Mobilfunk in Japan
Und nebenbei ein Telefon

Elektronische Geldbörse und Fahrkarte, MP3-Spieler und nun auch tragbarer Fernseher: Das Handy entwickelt sich in Japan immer mehr zum Alleskönner. Das schafft neue Spieler, neue Allianzen und neue Kämpfe.

TOKIO. Wer durch die Fahrkartenschranken am Tokioter Hauptbahnhof geht, der hält seit kurzem einfach sein Handy an die Schranke – und automatisch wird der Fahrpreis für lokale Züge beim Ein- und Aussteigen abgebucht. Der Service, den die Bahngesellschaft JR East seit einem guten Monat anbietet, steckt zwar noch in den Kinderschuhen - nur Kunden, die eine JR-Kreditkarte haben, eines von zwölf ausgewählten Handymodellen und eine entsprechende Software installiert haben, können ihn nutzen. Doch ist es ein Beispiel mehr für die immer breitere Verwendung des Mobiltelefons im japanischen Alltag.

Die Infrastruktur für mobiles Bezahlen ist im Land des Lächelns bereits gelegt. Von den beiden größten Diensten für elektronisches Bezahlen von Kleinbeträgen - Suica und Edy – sind bereits mehr als 26 Millionen Karten ausgegeben. Das Portemonnaie mit einer solchen Karte darin muss der Kunde nur kurz über eines der Lesegeräte in immer mehr Läden oder Cafés halten. Dass es in Japan anders als in Deutschland keine EC-Karte zum Bezahlen von kleineren Beträgen gibt, fördert diese Prepaid-Karten, deren elektronische Basis, ein kontaktloser Chip, von Sony stammt. Handys mit einem solchen Chip heben die Zahlen seit einigen Monaten weiter an. Als nächster Schritt muss an einer Vereinheitlichung der unterschiedlichen Lesegeräte gearbeitet werden.

„Osaifu-Keitai“ – Geldbörsen-Handy – heißt der Trend in Japan. Vor allem Mobilfunkriese NTT Docomo setzt bei seinen neuen Modellen auf diese Zusatzfunktion und hat sich in Erwartung großer Dinge im vergangenen Jahr für umgerechnet eine fast dreiviertel Milliarde Euro bei der Kreditkartenfirma Sumitomo Mitsui Card eingekauft.
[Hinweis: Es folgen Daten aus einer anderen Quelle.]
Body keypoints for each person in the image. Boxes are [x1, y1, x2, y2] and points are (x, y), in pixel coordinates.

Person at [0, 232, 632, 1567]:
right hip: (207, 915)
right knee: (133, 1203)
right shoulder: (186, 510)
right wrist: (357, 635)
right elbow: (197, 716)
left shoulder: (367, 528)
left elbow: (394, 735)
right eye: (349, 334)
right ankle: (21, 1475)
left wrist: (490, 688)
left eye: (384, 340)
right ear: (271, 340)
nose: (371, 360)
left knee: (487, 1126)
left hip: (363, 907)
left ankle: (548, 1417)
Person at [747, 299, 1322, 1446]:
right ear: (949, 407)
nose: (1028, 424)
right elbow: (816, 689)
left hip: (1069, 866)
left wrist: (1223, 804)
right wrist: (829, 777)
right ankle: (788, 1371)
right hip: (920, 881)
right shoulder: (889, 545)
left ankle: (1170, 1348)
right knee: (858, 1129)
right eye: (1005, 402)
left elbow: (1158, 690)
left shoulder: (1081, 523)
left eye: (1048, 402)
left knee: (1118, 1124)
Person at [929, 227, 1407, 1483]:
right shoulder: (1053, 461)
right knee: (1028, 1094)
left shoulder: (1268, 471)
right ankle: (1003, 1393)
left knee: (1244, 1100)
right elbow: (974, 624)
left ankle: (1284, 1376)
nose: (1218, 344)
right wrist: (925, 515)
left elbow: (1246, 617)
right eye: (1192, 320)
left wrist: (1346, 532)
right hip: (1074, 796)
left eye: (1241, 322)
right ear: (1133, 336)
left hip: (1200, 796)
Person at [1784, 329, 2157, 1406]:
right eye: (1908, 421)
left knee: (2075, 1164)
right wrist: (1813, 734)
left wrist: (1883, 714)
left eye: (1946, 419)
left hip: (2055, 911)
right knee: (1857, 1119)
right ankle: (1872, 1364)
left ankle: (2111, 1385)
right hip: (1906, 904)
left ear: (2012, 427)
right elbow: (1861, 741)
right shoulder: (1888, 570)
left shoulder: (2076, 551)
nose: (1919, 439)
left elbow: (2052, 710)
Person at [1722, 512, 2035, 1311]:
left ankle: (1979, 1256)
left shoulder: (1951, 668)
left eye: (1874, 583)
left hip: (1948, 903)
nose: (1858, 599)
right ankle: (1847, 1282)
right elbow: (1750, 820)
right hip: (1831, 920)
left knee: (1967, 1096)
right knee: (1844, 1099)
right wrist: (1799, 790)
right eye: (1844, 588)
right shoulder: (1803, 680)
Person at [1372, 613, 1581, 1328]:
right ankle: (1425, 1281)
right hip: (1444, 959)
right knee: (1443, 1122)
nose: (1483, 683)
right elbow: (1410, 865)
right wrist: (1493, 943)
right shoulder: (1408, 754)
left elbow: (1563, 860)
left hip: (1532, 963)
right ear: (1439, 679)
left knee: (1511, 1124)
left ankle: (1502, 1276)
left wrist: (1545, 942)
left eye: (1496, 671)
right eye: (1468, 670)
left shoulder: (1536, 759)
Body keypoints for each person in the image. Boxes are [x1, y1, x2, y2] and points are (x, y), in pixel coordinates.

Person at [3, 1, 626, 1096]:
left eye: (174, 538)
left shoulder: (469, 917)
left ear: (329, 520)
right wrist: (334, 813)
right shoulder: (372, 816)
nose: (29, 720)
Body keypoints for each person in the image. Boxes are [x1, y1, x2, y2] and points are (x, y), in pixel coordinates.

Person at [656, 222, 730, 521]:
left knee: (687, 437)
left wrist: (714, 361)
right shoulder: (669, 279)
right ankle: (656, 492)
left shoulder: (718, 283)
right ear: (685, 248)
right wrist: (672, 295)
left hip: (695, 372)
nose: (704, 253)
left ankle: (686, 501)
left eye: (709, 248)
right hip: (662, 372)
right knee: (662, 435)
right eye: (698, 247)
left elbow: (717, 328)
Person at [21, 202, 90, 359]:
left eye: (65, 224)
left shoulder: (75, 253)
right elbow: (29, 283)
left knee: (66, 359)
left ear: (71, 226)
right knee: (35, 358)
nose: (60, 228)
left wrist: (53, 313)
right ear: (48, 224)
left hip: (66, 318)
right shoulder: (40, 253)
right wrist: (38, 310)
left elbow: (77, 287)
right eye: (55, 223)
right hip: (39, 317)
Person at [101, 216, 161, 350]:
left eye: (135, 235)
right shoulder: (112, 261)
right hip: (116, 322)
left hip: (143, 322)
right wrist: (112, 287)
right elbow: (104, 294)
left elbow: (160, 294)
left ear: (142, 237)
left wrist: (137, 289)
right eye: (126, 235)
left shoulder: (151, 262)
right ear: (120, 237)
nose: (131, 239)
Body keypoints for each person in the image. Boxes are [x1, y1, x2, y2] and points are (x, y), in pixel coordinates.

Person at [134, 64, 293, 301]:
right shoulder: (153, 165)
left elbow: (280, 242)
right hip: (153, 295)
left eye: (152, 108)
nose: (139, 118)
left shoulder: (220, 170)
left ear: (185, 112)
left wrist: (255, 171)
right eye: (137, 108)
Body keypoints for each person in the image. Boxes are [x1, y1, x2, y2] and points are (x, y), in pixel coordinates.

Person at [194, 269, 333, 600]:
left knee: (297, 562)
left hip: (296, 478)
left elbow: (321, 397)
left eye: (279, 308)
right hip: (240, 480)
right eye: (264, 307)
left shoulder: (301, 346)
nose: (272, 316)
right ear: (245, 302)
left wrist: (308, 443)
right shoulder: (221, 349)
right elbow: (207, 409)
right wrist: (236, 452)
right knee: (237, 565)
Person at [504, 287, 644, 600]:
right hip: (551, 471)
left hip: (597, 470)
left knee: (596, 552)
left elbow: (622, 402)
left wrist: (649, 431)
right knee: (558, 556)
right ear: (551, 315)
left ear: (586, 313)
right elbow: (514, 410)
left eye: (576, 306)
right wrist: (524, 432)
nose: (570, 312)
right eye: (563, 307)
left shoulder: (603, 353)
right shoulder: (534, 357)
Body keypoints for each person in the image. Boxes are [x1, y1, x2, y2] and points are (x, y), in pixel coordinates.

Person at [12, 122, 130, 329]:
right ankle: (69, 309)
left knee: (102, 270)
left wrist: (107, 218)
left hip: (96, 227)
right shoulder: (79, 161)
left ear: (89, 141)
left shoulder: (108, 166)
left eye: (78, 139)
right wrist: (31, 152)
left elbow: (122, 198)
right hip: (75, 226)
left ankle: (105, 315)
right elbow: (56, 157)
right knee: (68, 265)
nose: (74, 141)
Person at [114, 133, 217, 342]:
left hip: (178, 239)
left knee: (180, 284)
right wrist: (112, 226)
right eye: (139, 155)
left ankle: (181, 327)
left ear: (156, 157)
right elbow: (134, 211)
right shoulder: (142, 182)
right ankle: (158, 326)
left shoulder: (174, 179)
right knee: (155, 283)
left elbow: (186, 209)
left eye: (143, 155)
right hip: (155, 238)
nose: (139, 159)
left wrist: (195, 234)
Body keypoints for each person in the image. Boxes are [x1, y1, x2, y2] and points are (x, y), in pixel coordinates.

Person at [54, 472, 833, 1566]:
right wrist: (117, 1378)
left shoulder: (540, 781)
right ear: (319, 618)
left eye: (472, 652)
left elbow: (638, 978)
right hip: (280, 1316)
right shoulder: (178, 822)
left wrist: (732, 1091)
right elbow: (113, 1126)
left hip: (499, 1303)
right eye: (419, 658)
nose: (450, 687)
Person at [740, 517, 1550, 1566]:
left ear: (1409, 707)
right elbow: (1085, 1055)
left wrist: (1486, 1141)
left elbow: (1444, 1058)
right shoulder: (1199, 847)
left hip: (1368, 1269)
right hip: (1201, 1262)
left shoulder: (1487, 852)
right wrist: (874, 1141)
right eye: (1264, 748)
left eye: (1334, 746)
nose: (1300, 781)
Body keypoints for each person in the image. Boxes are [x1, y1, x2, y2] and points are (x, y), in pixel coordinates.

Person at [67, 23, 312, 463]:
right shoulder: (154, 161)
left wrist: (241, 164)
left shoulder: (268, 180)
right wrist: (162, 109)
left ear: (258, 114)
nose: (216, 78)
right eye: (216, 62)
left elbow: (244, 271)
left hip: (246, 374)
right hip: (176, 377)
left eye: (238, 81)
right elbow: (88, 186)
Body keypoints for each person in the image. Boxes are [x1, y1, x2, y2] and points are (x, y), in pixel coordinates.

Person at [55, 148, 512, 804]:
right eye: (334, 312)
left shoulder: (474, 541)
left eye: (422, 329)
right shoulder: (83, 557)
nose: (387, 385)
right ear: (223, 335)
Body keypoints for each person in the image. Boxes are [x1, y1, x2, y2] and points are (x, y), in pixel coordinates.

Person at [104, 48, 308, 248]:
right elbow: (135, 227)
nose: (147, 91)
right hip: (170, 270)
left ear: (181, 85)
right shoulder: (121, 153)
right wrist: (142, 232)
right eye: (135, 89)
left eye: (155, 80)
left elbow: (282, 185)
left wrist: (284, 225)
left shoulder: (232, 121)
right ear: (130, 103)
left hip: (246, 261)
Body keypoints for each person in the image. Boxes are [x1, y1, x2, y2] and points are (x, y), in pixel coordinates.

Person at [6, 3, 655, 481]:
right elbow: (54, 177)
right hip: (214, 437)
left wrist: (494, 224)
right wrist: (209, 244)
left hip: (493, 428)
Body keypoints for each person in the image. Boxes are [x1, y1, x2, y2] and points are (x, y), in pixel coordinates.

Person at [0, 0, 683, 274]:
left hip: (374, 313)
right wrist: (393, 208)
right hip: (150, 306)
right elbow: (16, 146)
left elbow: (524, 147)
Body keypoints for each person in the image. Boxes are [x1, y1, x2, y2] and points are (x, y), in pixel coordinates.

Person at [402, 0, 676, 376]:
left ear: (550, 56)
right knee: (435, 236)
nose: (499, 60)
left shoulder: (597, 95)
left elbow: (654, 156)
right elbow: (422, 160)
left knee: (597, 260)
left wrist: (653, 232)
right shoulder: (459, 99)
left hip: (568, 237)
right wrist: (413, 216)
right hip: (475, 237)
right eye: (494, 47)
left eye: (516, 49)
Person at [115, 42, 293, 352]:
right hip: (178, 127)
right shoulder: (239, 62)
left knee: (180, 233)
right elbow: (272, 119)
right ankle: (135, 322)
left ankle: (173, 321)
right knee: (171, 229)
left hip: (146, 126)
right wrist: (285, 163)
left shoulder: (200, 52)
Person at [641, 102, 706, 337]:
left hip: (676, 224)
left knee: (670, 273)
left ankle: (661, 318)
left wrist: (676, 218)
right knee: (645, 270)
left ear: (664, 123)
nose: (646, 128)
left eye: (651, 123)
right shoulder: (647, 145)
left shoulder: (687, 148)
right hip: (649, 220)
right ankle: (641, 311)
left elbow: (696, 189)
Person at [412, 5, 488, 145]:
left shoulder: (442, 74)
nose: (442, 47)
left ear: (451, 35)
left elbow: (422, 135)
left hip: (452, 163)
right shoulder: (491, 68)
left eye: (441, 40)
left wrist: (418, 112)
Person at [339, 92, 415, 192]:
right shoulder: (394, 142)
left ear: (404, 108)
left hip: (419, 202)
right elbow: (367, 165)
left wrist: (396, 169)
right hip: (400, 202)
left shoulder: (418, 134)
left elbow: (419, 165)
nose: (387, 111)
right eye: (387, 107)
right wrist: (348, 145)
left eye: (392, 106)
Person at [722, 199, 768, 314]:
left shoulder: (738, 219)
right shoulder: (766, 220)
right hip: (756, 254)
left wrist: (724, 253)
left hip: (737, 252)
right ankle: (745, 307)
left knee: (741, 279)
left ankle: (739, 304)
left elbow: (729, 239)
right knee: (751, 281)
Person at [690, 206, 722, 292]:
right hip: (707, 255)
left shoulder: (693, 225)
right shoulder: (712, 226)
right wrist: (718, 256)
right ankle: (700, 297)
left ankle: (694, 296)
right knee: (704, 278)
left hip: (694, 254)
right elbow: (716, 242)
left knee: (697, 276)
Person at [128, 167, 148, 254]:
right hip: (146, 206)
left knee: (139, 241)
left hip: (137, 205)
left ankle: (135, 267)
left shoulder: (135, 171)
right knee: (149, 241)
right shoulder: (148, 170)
Die Branchengrenzen verschwimmen.

Der zweitgrößte Mobilfunkanbieter KDDI setzt dagegen vor allem auf Musik in Form eines eigenen Musik-Distributionsservices und Handys mit integriertem MP3-Spieler. Mit einer Vier-Gigabyte-Festplatte passen auf das kürzlich vorgestellte Toshiba-Modell rund 2000 Lieder – klare Konkurrenz für die MP3-Spieler von Apple und Sony. Dem Branchendienst Eurotechnology zufolge dominieren Downloads auf Handys jene auf MP3-Spieler oder PCs in Japan bereits meilenweit. Docomo hat ebenfalls für das Musikgeschäft gerüstet und sich beim Musikhändler Tower Records eingekauft.

Multimediaangebote, darin sind sich Analysten einig, werden in der japanischen Handywelt weiter zunehmen. Denn ab Herbst dürfen japanische Kunden ihren Anbieter wechseln, ohne ihre Nummer zu ändern. Da gilt es, Kunden über Zusatzdienste an sich zu ziehen. Internet und E-Mail übers Handy ist bereits eine Selbstverständlichkeit in Japan. Und bei den Internetbrokern wird bereits mehr als jede zehnte Börsentransaktion Branchenschätzungen zufolge über das Handy abgewickelt.